* [Übungstext]
^^^^^^^^^^^^^^^^
Ölkonzern und Politik erzeugen Kohlendioxidkatastrophe in Kanada
Die Farm des Ehepaars Jane und Cameron Kerr liegt direkt über dem CO2-Lager des Energiekonzernes Cenovus in der Nähe der Stadt Weyburn im kanadischen Bundesstaat Saskatchewan.
Cenovus Energy verpresst in diesem Carbon Capture and Storage Projekt (CCS) jeden Tag 6.000 Tonnen Kohlendioxid in den Erdboden. Seit elf Jahren wurden insgesamt 16 Millionen Tonnen CO2 auf diese Weise 1,4 Kilometer tief unter die Erde verbracht.
Das Projekt Weyburn-Midale Carbon Dioxide Project zur geologischen Kohlendioxidverpressung bei Weyburn ist eine der weltweit grössten Forschungsinitiativen der Internationalen Energiebehörde (International Energy Agency IEA) in einem Ölreservoir, an dem Cenovus Energy , Apache Canada und das Petroleum Technology Research Center (PTRC) von Saskatchewan beteiligt sind.
^^^^^^^^^^^^^^^^
* [Deine Aufgabe] Schreib den Text über die CO2-Verpressung bei Weyburn nach seinem letzten Satz weiter.

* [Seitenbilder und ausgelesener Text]
^^^^^^^^^^^^^^^^
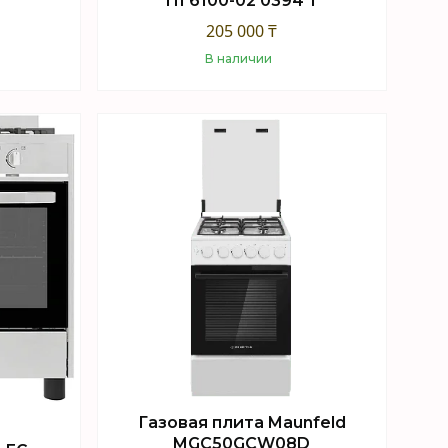
ПГ6100-02 0394 Т
205 000 ₸
В наличии
Купить
Газовая плита Maunfeld
MGC50GCW08D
^^^^^^^^^^^^^^^^
* [Antwortfeld]
An der Oberfläche auf dem Land der Kerrs zeigte sich, dass es keine sicheren unterirdischen Endlagerstätten für Gase gibt: auf den Gewässern bildeten sich durch das entweichende Kohlendioxid, das sich den Naturgesetzen gemäss nach oben Bahn bricht, Blasen und Schaum und es kam zu einer ungewöhnlichen Algenbildung. Fische starben ganz offensichtlich an Sauerstoffmangel.
CO2, das aus dem Erdboden „ausdünstet“, kann man logischerweise nicht sehen und riechen. Das wurde vielen Tieren zum Verhängnis, die an einer CO2-Vergiftung starben. Betroffen waren seit einigen Jahren auf diesem Gebiet auch grössere Säugetiere wie Hunde, Ziegen, Hasen und Katzen – tote Fliegen fallen da eher nicht auf. Kadaver toter Tiere lagen in der Nähe ihrer Teiche, in denen das Wasser zu blubbern und schäumen anfing sowie die Algen im Wasser sich enorm ausbreiteten.
Sehr bedenklich sind Explosionen, bei denen Grundwasser aus dem Boden schoss. Es kam auch zu unerklärlichen Löchern in den Wänden eines Steinbruchs.
„In der Nacht konnten wir diese Art von Knall wie die Schüsse einer Kanone hören“, sagte Jane Kerr und ihr Ehemann fügte hinzu, dass aus den Löchern Schaum austrat „So wie wenn du eine Flasche Cola schüttelst, den Finger darüber hältst und es spritzen lässt.“ Das Wasser, das aus dem Boden kam war spritzig und schaumig, so Jane Kerr. (1), (2)
Das Ehepaar Kerr ist nach Regina umgezogen und hat sein Heim verlassen „Es war zu gefährlich, dort zu leben“, sagte Cameron Kerr.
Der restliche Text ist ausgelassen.